Most importantly, the Asians who are students and faculty span a range. Some are Californians whose forebears built the transcontinental railroad which was finished in 1869 or New Yorkers through and through who were born and raised in the same borough as where their parents ran a restaurant. Asians who are less assimilated call Asians who are more assimilated “bananas,” yellow on the outside, white on the inside — a term belonging to the category that does not have identical implications used on one’s self versus used by outsiders. Others are foreign nationals who would not wish to be deemed either “Asian” or “American,” because they have ethnic pride for a nation to which they will return when their studies are done. Still others are “fresh off the boat” in that pejorative phrase reclaimed thanks to a hit television show, or the so-called “1.5 generation” who came when they were young enough to adapt to a new environment but old enough to be influenced by the memories of an ancestral homeland.

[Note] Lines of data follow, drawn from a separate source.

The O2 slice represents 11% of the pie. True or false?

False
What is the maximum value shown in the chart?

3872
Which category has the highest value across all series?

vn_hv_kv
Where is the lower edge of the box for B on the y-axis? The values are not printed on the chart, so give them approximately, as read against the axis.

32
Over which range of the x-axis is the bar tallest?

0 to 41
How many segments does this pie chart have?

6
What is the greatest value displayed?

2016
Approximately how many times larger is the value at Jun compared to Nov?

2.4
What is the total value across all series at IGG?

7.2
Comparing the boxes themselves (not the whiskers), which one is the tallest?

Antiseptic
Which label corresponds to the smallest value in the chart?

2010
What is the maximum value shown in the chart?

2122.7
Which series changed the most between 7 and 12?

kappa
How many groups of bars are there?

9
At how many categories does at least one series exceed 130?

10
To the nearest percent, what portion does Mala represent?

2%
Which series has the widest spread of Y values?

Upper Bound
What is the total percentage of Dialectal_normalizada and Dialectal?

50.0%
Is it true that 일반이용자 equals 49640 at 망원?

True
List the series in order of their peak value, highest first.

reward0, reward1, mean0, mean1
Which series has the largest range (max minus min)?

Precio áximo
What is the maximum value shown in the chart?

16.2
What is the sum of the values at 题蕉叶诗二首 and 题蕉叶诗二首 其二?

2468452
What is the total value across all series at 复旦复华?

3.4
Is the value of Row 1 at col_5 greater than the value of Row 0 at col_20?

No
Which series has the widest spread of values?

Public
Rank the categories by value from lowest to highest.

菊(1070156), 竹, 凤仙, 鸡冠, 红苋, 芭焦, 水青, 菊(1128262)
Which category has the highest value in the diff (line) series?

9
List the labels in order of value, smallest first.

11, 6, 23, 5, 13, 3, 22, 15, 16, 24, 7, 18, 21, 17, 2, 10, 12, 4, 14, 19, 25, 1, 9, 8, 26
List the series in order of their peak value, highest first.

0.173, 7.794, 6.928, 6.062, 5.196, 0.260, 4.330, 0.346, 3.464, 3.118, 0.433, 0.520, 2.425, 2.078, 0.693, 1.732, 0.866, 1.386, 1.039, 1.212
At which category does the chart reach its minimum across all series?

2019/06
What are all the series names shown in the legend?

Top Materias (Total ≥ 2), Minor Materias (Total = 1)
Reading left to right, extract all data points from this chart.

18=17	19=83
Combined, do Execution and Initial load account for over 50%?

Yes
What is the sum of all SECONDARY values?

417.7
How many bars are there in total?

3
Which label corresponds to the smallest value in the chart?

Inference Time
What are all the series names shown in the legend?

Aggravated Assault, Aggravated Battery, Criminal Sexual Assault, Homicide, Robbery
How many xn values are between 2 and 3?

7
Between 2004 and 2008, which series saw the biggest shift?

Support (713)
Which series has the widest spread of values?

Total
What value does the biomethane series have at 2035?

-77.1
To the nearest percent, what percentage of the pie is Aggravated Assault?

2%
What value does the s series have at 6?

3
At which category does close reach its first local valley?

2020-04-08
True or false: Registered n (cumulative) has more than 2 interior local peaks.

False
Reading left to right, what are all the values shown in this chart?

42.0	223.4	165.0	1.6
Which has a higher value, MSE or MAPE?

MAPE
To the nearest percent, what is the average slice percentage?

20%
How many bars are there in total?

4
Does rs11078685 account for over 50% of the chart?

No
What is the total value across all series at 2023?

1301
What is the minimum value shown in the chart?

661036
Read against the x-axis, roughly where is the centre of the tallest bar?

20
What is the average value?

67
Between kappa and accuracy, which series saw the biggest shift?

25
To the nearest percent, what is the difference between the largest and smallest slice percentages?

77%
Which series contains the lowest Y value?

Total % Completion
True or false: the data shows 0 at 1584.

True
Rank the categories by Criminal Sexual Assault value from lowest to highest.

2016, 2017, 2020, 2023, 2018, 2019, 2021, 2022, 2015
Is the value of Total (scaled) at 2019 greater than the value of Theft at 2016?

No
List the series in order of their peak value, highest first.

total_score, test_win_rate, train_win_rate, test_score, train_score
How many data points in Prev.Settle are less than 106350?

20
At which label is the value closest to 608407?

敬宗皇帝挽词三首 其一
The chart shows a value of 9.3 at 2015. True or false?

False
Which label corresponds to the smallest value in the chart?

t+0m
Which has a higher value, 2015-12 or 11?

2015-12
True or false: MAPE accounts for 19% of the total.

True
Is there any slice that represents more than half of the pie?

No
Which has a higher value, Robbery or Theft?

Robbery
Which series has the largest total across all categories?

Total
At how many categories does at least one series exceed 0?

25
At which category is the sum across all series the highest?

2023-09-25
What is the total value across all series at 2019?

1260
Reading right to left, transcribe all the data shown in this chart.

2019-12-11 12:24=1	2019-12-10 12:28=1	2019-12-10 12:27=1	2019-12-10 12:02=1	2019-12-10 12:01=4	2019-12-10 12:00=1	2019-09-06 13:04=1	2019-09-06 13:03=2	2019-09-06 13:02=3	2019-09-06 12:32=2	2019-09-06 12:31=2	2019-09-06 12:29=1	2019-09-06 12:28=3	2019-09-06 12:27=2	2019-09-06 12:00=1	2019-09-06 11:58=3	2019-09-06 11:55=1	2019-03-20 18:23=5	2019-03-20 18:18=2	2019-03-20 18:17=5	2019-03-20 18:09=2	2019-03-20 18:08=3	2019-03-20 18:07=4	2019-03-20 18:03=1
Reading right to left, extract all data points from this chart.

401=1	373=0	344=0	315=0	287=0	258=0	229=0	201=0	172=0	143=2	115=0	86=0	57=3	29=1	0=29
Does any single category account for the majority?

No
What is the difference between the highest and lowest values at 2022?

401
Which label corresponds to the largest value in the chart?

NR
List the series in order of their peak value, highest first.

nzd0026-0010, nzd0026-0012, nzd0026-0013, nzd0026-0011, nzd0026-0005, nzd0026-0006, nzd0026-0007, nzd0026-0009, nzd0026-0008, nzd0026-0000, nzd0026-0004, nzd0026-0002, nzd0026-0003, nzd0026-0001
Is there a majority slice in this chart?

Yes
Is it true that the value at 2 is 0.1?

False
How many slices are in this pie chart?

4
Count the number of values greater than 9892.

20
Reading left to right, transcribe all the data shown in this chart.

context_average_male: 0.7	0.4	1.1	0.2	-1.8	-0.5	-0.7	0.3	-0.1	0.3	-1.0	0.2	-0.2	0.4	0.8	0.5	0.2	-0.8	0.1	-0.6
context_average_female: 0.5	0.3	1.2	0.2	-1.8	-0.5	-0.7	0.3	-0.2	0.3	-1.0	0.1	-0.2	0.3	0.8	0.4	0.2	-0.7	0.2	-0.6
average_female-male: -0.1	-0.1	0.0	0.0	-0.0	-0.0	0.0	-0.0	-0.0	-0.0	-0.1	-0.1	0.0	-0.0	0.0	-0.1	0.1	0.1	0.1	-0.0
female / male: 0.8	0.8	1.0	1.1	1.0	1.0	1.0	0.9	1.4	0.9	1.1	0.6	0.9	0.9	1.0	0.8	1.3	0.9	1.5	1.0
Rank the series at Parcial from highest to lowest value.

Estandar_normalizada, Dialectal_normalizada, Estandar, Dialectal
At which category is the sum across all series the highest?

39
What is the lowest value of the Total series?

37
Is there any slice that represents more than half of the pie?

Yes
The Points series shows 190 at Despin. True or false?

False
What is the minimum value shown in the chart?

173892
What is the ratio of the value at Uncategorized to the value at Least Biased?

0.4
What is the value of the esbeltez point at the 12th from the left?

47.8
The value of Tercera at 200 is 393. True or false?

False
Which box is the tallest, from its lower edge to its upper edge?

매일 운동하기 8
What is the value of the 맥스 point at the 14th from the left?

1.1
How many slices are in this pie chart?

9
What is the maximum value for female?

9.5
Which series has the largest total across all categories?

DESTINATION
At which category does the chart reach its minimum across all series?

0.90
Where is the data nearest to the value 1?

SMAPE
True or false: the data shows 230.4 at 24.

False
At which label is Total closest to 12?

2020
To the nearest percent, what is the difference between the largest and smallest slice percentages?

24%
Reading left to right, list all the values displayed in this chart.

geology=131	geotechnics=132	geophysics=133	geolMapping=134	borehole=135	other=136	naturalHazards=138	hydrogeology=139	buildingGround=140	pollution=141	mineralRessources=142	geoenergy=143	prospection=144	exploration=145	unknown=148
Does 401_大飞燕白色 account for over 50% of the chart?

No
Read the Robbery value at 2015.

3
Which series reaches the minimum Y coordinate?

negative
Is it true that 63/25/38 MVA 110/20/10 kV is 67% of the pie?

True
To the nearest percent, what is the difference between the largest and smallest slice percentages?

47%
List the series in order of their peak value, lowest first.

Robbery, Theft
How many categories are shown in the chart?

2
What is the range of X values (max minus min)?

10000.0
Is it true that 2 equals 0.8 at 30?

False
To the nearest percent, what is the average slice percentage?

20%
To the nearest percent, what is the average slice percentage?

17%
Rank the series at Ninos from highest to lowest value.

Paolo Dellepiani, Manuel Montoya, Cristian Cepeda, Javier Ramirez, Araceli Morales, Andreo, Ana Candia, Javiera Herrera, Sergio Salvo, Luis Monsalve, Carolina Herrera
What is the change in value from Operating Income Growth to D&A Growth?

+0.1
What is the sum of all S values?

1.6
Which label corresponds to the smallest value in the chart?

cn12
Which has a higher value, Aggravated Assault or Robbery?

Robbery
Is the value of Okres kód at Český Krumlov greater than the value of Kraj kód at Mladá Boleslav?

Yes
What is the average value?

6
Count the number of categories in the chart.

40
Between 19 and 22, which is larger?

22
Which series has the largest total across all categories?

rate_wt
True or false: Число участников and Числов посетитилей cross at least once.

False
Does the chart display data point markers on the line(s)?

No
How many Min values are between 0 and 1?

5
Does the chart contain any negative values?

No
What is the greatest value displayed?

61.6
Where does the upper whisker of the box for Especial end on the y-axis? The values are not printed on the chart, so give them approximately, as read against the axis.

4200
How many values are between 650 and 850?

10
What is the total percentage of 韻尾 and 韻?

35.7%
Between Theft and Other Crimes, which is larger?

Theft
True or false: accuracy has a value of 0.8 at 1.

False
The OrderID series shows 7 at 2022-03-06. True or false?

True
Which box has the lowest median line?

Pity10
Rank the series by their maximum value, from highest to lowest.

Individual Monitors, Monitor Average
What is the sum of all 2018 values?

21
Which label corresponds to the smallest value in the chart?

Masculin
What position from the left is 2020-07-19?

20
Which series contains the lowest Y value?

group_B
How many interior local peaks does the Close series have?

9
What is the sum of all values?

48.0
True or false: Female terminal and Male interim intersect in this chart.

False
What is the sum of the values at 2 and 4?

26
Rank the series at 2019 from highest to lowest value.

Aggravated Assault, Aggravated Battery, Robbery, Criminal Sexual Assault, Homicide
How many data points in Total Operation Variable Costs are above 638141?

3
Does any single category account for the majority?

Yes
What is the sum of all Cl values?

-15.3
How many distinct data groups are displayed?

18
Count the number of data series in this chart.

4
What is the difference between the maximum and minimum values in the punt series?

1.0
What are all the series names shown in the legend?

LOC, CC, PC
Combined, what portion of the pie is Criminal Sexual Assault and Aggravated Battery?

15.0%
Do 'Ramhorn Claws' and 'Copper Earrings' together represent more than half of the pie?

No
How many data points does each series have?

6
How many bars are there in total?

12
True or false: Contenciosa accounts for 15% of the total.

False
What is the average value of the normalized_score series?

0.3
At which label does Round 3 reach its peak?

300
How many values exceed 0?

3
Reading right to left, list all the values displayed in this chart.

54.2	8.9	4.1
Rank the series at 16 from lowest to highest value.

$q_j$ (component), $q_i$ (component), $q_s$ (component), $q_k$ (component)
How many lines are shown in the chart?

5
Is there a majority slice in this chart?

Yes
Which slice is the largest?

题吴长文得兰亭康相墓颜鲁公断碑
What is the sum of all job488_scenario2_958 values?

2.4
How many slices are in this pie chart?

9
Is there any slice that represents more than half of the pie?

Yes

None of this is unique. African, African immigrants and their American-born children, and African-Americans born of African-Americans whose roots date back before the Civil War may have dissimilar attitudes.

Thanks to globalization and technology, transnational identities and relationships are not rare. The population capable of true bilingualism, enough to pass as a native speaker in both tongues, is increasing. A student who moves to San Francisco for a semester of study can still keep up with a boyfriend back in Shenzhen. They belong to an ascendant Asia, newly empowered. Through social media, they can continue to enjoy one another’s company. They have choices about where to belong.

That means that the lines between Asians and Asian Americans can be blurred. Everyone can enjoy “K-Pop” and “gangnam style.”

The fastest growing minority group, Asian Americans are comprised of many ethnicities that might not have deemed themselves to share an interest but for the official designation. The most numerous half dozen origins are, in order: Chinese (about a quarter of all Asians in America), Indian, Filipino, Vietnamese, Korean, and Japanese. There are many internal distinctions. Among Chinese, for example, the mainland, Taiwan, and Hong Kong, or elsewhere such as Australia, are all quite different starting points for immigration; and Mandarin and Cantonese languages, despite common characters for writing, are mutually incomprehensible when spoken. Filipinos include many Catholics; Koreans, Protestants.

Under the rubric Asian American are many sub groups. Thousands of adoptees, almost all female, have come from all over, raised in white families. They have “white” surnames, and it would not be unusual to have had a bat mitzvah, the Jewish coming-of-age ceremony. Thousands of “hapa,” a Hawaiian word for “half,” can boast of mixed lineage that in their grandparents’ generation might have been a source of shame. Afro-Asians or “Blasians” include communities such as the Jamaican Chinese.